Find out about riding on bike lanes and paths.
What is a bike lane?
Bike lanes are on-road lanes reserved for bike riders identified with a bike symbol on the road and a sign which says that it is a bike lane. They will usually be signposted at the beginning and end, but they may also end at an intersection. High-risk sections of bike lanes are sometimes painted green.

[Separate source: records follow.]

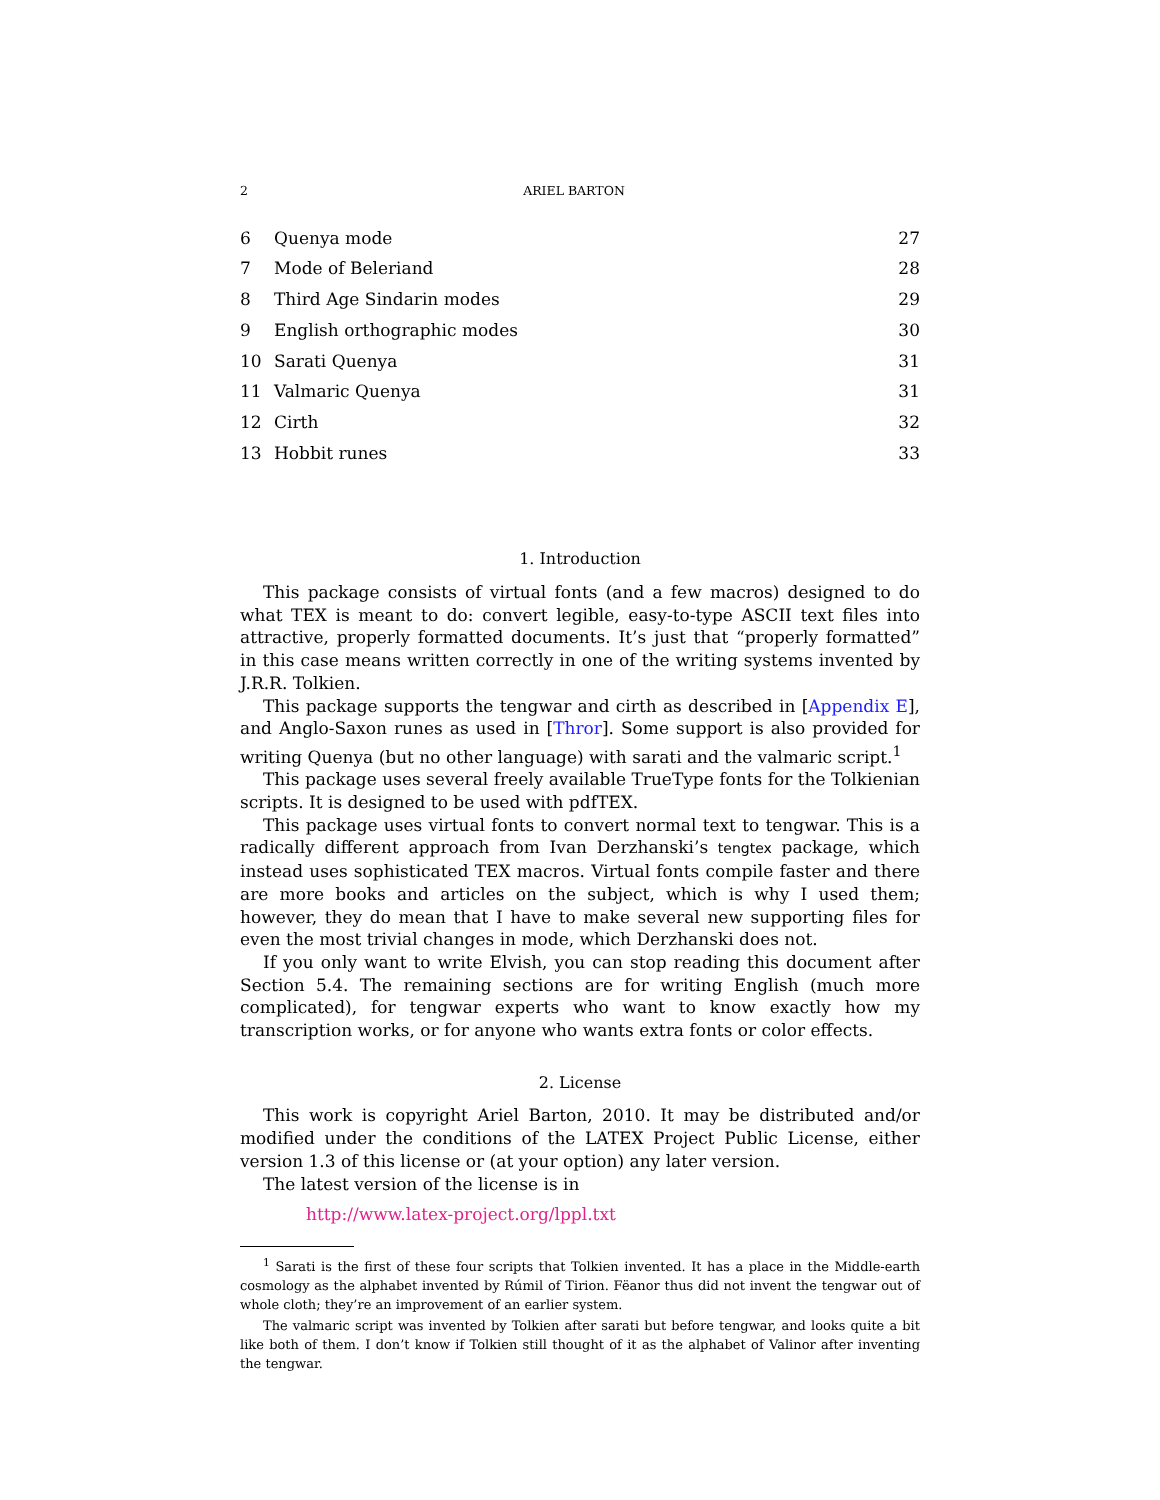2 ARIEL BARTON
| 6 | Quenya mode | 27 |
| 7 | Mode of Beleriand | 28 |
| 8 | Third Age Sindarin modes | 29 |
| 9 | English orthographic modes | 30 |
| 10 | Sarati Quenya | 31 |
| 11 | Valmaric Quenya | 31 |
| 12 | Cirth | 32 |
| 13 | Hobbit runes | 33 |
1. Introduction
This package consists of virtual fonts (and a few macros) designed to do what TEX is meant to do: convert legible, easy-to-type ASCII text files into attractive, properly formatted documents. It’s just that “properly formatted” in this case means written correctly in one of the writing systems invented by J.R.R. Tolkien.
This package supports the tengwar and cirth as described in [Appendix E], and Anglo-Saxon runes as used in [Thror]. Some support is also provided for writing Quenya (but no other language) with sarati and the valmaric script.<sup>1</sup>
This package uses several freely available TrueType fonts for the Tolkienian scripts. It is designed to be used with pdfTEX.
This package uses virtual fonts to convert normal text to tengwar. This is a radically different approach from Ivan Derzhanski’s tengtex package, which instead uses sophisticated TEX macros. Virtual fonts compile faster and there are more books and articles on the subject, which is why I used them; however, they do mean that I have to make several new supporting files for even the most trivial changes in mode, which Derzhanski does not.
If you only want to write Elvish, you can stop reading this document after Section 5.4. The remaining sections are for writing English (much more complicated), for tengwar experts who want to know exactly how my transcription works, or for anyone who wants extra fonts or color effects.
2. License
This work is copyright Ariel Barton, 2010. It may be distributed and/or modified under the conditions of the LATEX Project Public License, either version 1.3 of this license or (at your option) any later version.
The latest version of the license is in
http://www.latex-project.org/lppl.txt
<sup>1</sup> Sarati is the first of these four scripts that Tolkien invented. It has a place in the Middle-earth cosmology as the alphabet invented by Rúmil of Tirion. Fëanor thus did not invent the tengwar out of whole cloth; they’re an improvement of an earlier system.
The valmaric script was invented by Tolkien after sarati but before tengwar, and looks quite a bit like both of them. I don’t know if Tolkien still thought of it as the alphabet of Valinor after inventing the tengwar.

You must use a bike lane if there is one, unless that is not a practical option – for example, if the lane is blocked.
What is a bike path?
Bike paths are separate, usually off-road, paths reserved for bike riders. Bike paths are marked by a ‘Bicycles Only’ sign on a signpost, which has a bike symbol and the word ‘only’ underneath it. They end where the path meets a road or footpath or where indicated by a sign.
What are shared paths?
Shared paths are off-road, public areas that bike riders and pedestrians are allowed to use. They are marked by painted images of a pedestrian and a bike on a signpost or the path itself.
Overtaking on a shared path
On a shared path, you must keep to the left and give way to pedestrians. Pedestrians include people:
- using wheelchairs and mobility scooters
- on rollerblades, rollerskates, skateboards, non-motorised scooters or something similar.
When overtaking pedestrians, slow down, ring your bell in advance and make sure you leave enough space when overtaking.
What is a separated footpath?
A separated footpath is a path divided in two – with one side reserved for bike riders, the other for pedestrians. It is usually marked by a sign on a signpost.
This sign has, side by side, a pedestrian symbol with the word ‘only’ underneath it and a bike symbol with the word ‘only’ underneath it (see image).
You must not ride on the side reserved for pedestrians. This is marked by the pedestrian symbol on the signpost with the word ‘only’ underneath it.
Can I ride on a footpath?
You can only ride on a footpath if you:
- are under the age of 12
- are an adult (18 years or older) supervising a child under 12
- have a disability that means it’s difficult for you to ride on the road.
If you have a disability and are riding on a footpath, you must be able to show police a medical certificate if you’re asked.
When riding on a footpath, you must keep to the left and give way to pedestrians.